SLAC - Slavic Collocation Analyser: Simple Corpus Manager (TEI-XML compatible):
- handles TXT and basic TEI XML (w tag + lemma, pos attributes)
- handles lemmatised files
- generates frequency lists
- calculates connotations using log-likelihood (Cantos Gomez 2013: 185-195), mutual information, t-score (Stubbs 1995), and log-ratio (Hardie 2014)
- provides concordance lines with 2-level left/right sorting
- includes file preview option
Download JAR binary (Java, ~52 KB)
Scrapper is a small application for scrapping articles from newspaper websites and generating samples for analysis. The samples can be randomised and/or temporally limited.
Scripts for Scrapper are written in Python 3. System PATH
should contain python3. Most of the scripts depend on following libraries: requests, lxml, newspaper3k, sqlite3
. In order to install them, a package manager PIP3 should be present on the machine. Then following commands should be run in shell:
pip3 install requests lxml newspaper3k sqlite3
On Linux Scrapper should be run through shell (java -jar SCRAPPER.jar
) in order to set the current folder as user directory and access the scripts.
Main Scrapper tab calls on one of the scripts from the application's 'resources' directory (accompanied by a configuration XML file, which provides a source URL, newspaper title, and the default number of the starting page on the respective website). The script is called in python3 with parameters referring to: 1) target SQLITE3 database, 2) source URL, 3) starting page in the source website.
The underlying idea is to open a website of a respective newspaper (column) at its given starting page. The script then mines for links to particular articles on the given page. The articles are then scrapped and mined for their titles, authors, publication dates, and content. These data are inserted into a target database. When finished with all articles on the page, the next one is loaded and the same procedure is repeated.
If target database does not exists, before starting scripts it should be created by clicking "Create" button. Output of the Python script is flushed into the Scrapper window and the process can be stopped at every time ("Stop" button).
Downsampler tab enables to open databases generated by Scrapper. Subcorpora contained in determined temporal limits can be generated there, they can be also limited to a predefined number of random samples. It also offers a possibilty to check the number of articles in a given database slice. Note that the target database should exist (or be created by clicking "Create" button) before generating a subsample.
Download zipped JAR binary (ZIP, ~6,1 MB)
LEMING is a simple GUI for lemmatisers. It is primarily dedicated for lemmatising databases created by SCRAPPER. The application can also handle collections of text files. LEMING depends on external lemmatisers - it was tested with TreeTagger, which provides support for numerous languages, including English, Polish, Russian, Czech, Bulgarian, Slovak, and Slovenian. A Python2 script processing I/O and cooperating with ReLDI Tagger for Croatian, Serbian, and Slovenian is also available.

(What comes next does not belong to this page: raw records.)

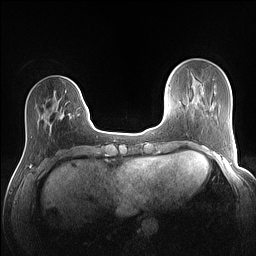
Breast MRI (dynamic contrast-enhanced), one axial slice; slice 32 of 160 in the series (ordered by position); dynamic contrast-enhanced series, time point 2 of 7 at this slice position (early post-contrast); 1.5 T; TE 1.4 ms, TR 5 ms; 1.1 mm slice thickness; 256 × 256 image matrix, field of view 320 × 320 mm. Female patient.
Annotated regions visible in this slice (semi-automatically segmented with operator editing):
- enhancing-tissue mask used for the functional tumour volume (all voxels passing the contrast-enhancement thresholds inside the analysis volume; usually the tumour): bounding box [x1, y1, x2, y2] px = [59, 86, 80, 118]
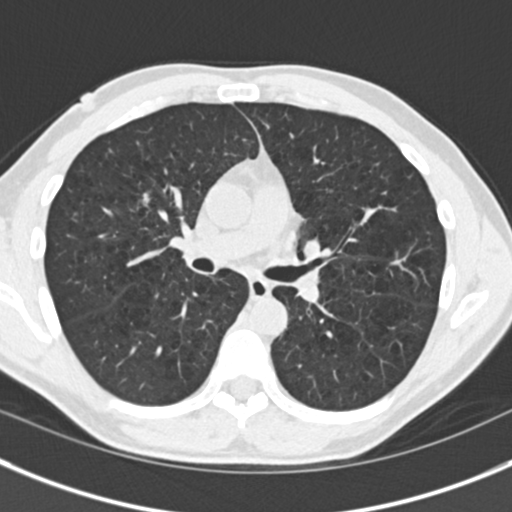
Low-dose screening chest CT, one axial slice; position 98 of 175 along the scan axis; reconstruction kernel B30f; lung window (W 1500 / L -600 HU); 512 × 512 image matrix, field of view 306 × 306 mm.
Structures marked on this image (expert manual segmentation):
- lesion 1 (tumor, upper lobe of right lung): box from (x=143, y=193) to (x=150, y=206) px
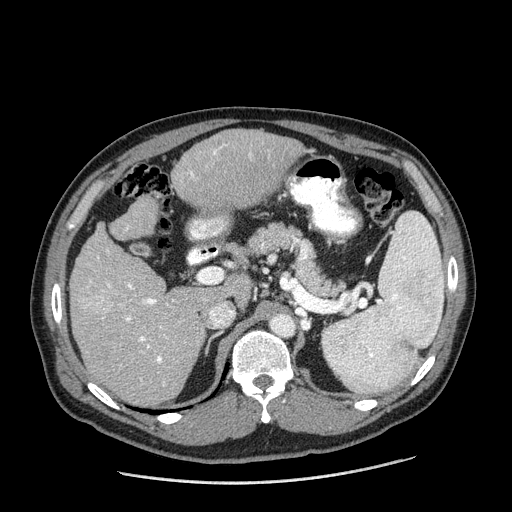
Contrast-enhanced abdominal CT (liver protocol), one axial slice. Slice 107 of 198 in the series (ordered by position). 120 kVp. One of 2 acquisitions stored at this slice position. Soft-tissue window (W 400 / L 40 HU). 512 × 512 image matrix, field of view 400 × 400 mm. From the clinical record (not read from this slice): diagnosis: hepatocellular carcinoma (patient treated with transarterial chemoembolisation; whether this scan precedes or follows treatment is not stated here); TNM stage (as recorded): Stage-II; Child-Pugh class: A; tumour differentiation: moderately differentiated; tumour nodularity: multinodular.
Annotated regions visible in this slice (semi-automatic segmentation, software-assisted and operator-edited):
- liver parenchyma outside the tumour (the mass and vessels are separate outlines, so this box may not span the whole liver): bounding box <69,128,304,406> (left, top, right, bottom; pixels)
- mass: <81,292,113,316>
- portal vein: <107,150,251,380>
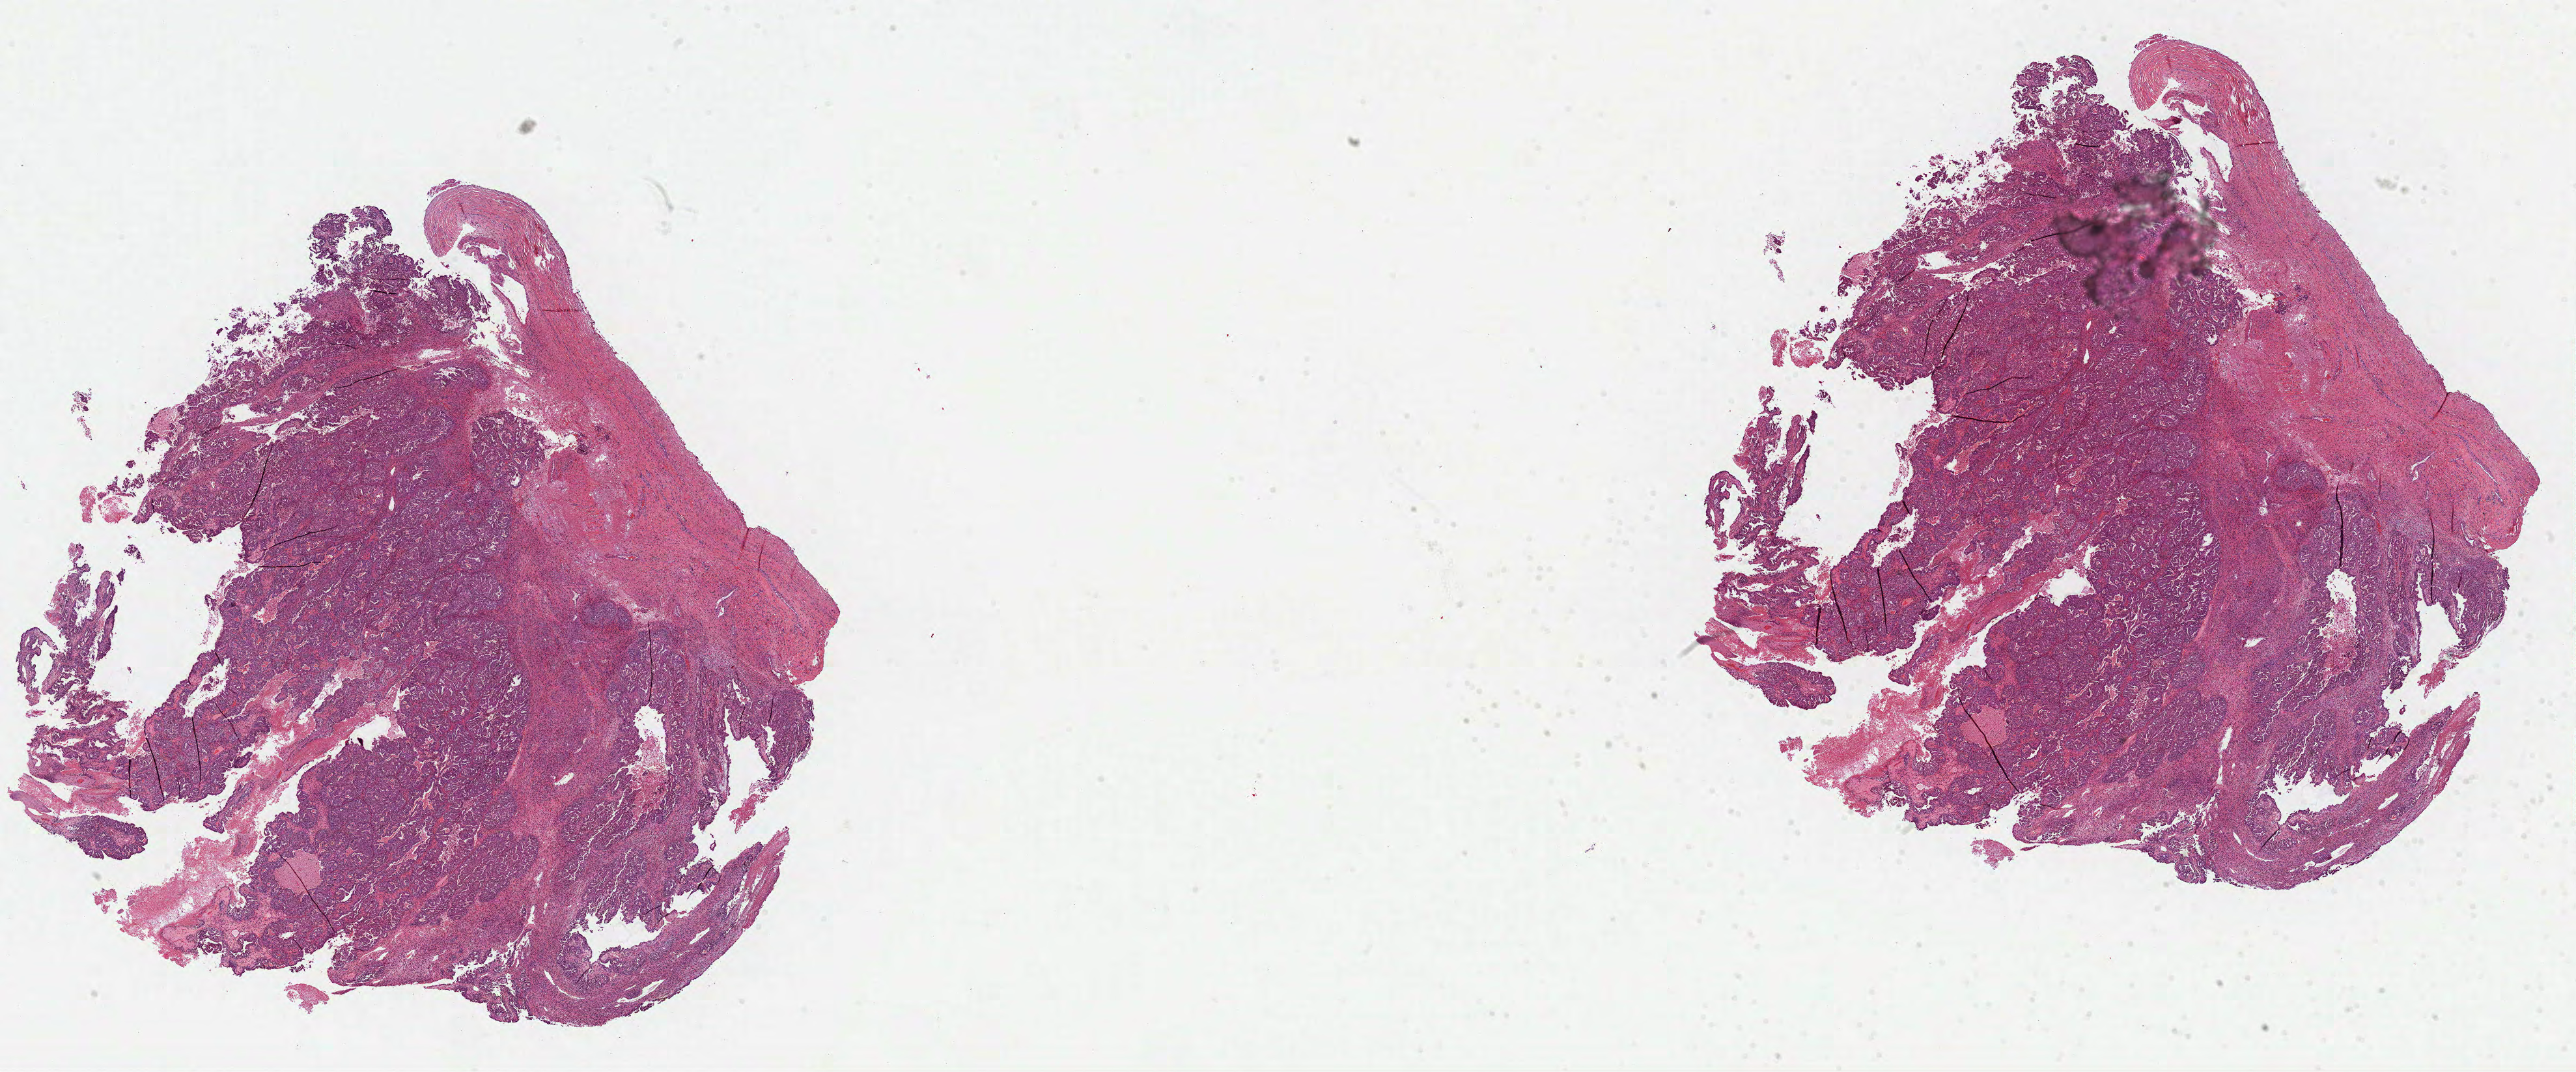
H&E whole-slide image, a low-resolution overview of the entire scanned area, about 31.9 x 13.3 mm (from a 40x scan); formalin-fixed paraffin-embedded (FFPE) diagnostic section; sample: primary tumour, ovary. Patient: female, age at initial diagnosis 51 years. Histologic grade: GX (grade cannot be assessed).
FIGO stage: IIIC. Diagnosis: Serous cystadenocarcinoma, NOS. Laterality: bilateral.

Follow the instructions concerning installation of TreeTagger (pay attention to its licensing rules). If TreeTaggger is present in the system's PATH variable, the field Path/Language should contain simply tree-tagger-{language}
, e.g. tree-tagger-polish
. Under Windows, we can't use pipeline-base scripts for tokenising and redirecting output to language-specific lemmatisers. Instead, we have to select the "Tokenise" option and provide TreeTagger with an absolute path to parameter file, e.g., if we followed the original instructions, the Path/Language field should contain the instruction tree-tagger C:\TreeTagger\lib\polish.par -token -lemma
.
If we use ReLDI-Tagger, given it's in the same directory as LEMING, we can call it through reldi-wrap.py script, i.e. Path/Language field should contain the text python2 reldi-wrap.py
.
For now, LEMING does not show lemmatisation progress. It's frozen until it finishes processing all content from the database or each text file loaded. Problems concerning UTF-8 support under Windows can also occur.
Download JAR binary (Java, ~6,1 MB)
- P. Cantos Gomez (2013) Statistical Methods in Language and Linguistic Research. Oakville: Equinos.
- M. Stubbs (1995) Collocations and Semantic Profiles, Functions of Language 2 (1): 23-55.
- A. Hardie (2014) Log Ratio - an informal introduction.